While positioning yourself on either end of the court and under (or almost under) the basket will almost guarantee intense action, try shooting with a moderate telephoto around center court and pan as the players are running from one end of the court to the other. A somewhat slower shutter speed is OK here because the background will be blurred but the players you pan with will be relatively sharp.

Key moments

Free throws are good (crouch and angle the camera so you can see the entire arc of the ball as it’s heading towards the basket). The second shot ends with the players jumping up to grab the rebound, and the expressions of anticipation just before the ball hits (or misses) the basket are often outstanding. It’s also a good time to get clear shots of a lot of kids—which could lead to print orders by more parents.



Hands up! If a team is practicing good defense, show 'em trying to block shots and passes.

Any time someone runs down the court dribbling the ball, try to anticipate where they’ll end up, and move as close you can.

Don’t forget to shoot the bench! As kids are rotated onto the court, others take a break and this can be a good moment to choose a slower shutter speed and get the young athletes in repose. Also, hover around as the coach gives the team a pep talk and instructions: you might get some good moments there as well. The more your pictures tell the story about the game, the better.



With exactly five players on her team and no breaks for the entire game, this girl was overheated and exhausted, and was using her cold water bottle to cool off.

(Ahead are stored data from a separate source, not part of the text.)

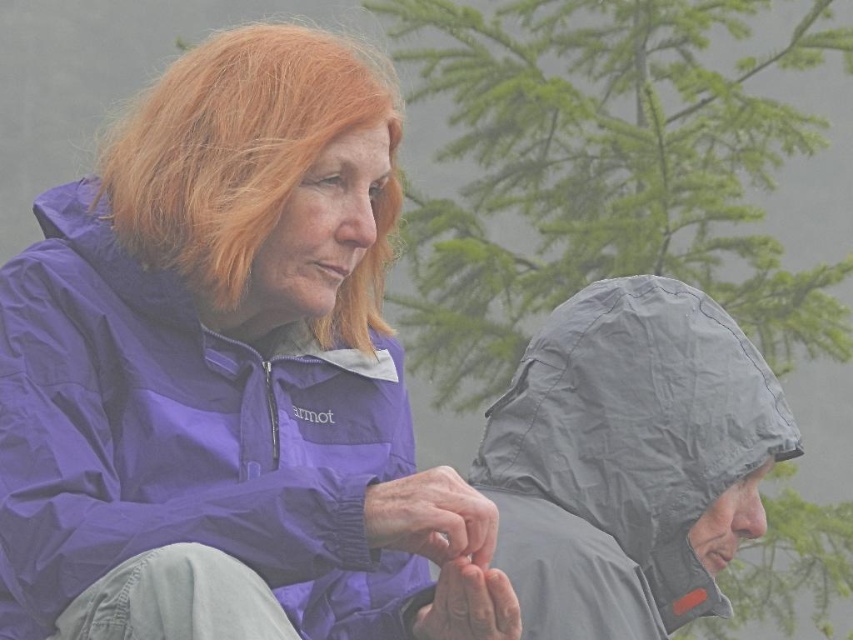
Is purple waterproof jacket at upper left thinner than gray waterproof hood at right?

No.

Does purple waterproof jacket at upper left appear on the left side of gray waterproof hood at right?

Indeed, purple waterproof jacket at upper left is positioned on the left side of gray waterproof hood at right.

Measure the distance between purple waterproof jacket at upper left and camera.

purple waterproof jacket at upper left and camera are 1.96 meters apart.

At what (x,y) coordinates should I click in order to perform the action: click on purple waterproof jacket at upper left. Please return your answer as a coordinate pair (x, y). Image resolution: width=853 pixels, height=640 pixels. Looking at the image, I should click on (229, 378).

Who is positioned more to the left, purple waterproof jacket at upper left or blonde hair at upper left?

blonde hair at upper left is more to the left.

Is purple waterproof jacket at upper left behind blonde hair at upper left?

No, purple waterproof jacket at upper left is closer to the viewer.

Identify the location of purple waterproof jacket at upper left. The image size is (853, 640). (229, 378).

Does gray waterproof hood at right appear on the left side of blonde hair at upper left?

Incorrect, gray waterproof hood at right is not on the left side of blonde hair at upper left.

Who is positioned more to the left, gray waterproof hood at right or blonde hair at upper left?

blonde hair at upper left

At what (x,y) coordinates should I click in order to perform the action: click on gray waterproof hood at right. Please return your answer as a coordinate pair (x, y). This screenshot has width=853, height=640. Looking at the image, I should click on (630, 460).

Where is `gray waterproof hood at right`? The width and height of the screenshot is (853, 640). gray waterproof hood at right is located at coordinates (630, 460).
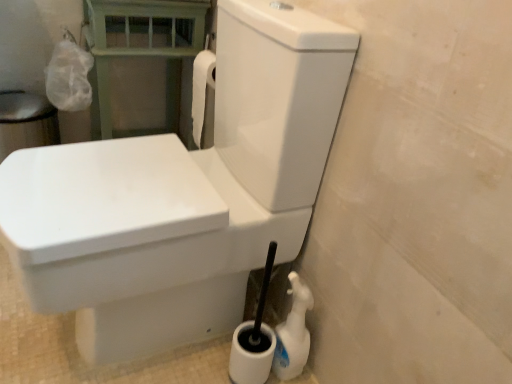
Question: In the image, is white plastic spray bottle at lower right on the left side or the right side of green painted wood balustrade at upper left?

Choices:
 (A) right
 (B) left

Answer: (A)

Question: Looking at their shapes, would you say white plastic spray bottle at lower right is wider or thinner than green painted wood balustrade at upper left?

Choices:
 (A) wide
 (B) thin

Answer: (B)

Question: Which object is the closest to the green painted wood balustrade at upper left?

Choices:
 (A) white plastic spray bottle at lower right
 (B) white glossy toilet at center

Answer: (B)

Question: Estimate the real-world distances between objects in this image. Which object is farther from the white glossy toilet at center?

Choices:
 (A) white plastic spray bottle at lower right
 (B) green painted wood balustrade at upper left

Answer: (B)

By paying attention to the bench, I was able to get this shot, which showed another aspect of the game.

How to get the prints to the parents

Upload your photos to an online photoprocessing service such as AdoramaPix.com. Publicize your portfolio’s URL to the parents by either distributing a flyer to each of the players, or if your team has an email list, make sure the organizers know and include it in their announcements. You can write something like: “Photos for this game will be available starting tomorrow at (add URL). You can order unlimited prints of your child’s athletic prowess!”

Do a test run first so when it’s really time, you can set up the upload quickly.

Follow these basketball photography suggestions and you’ll be scoring points with the parents big time!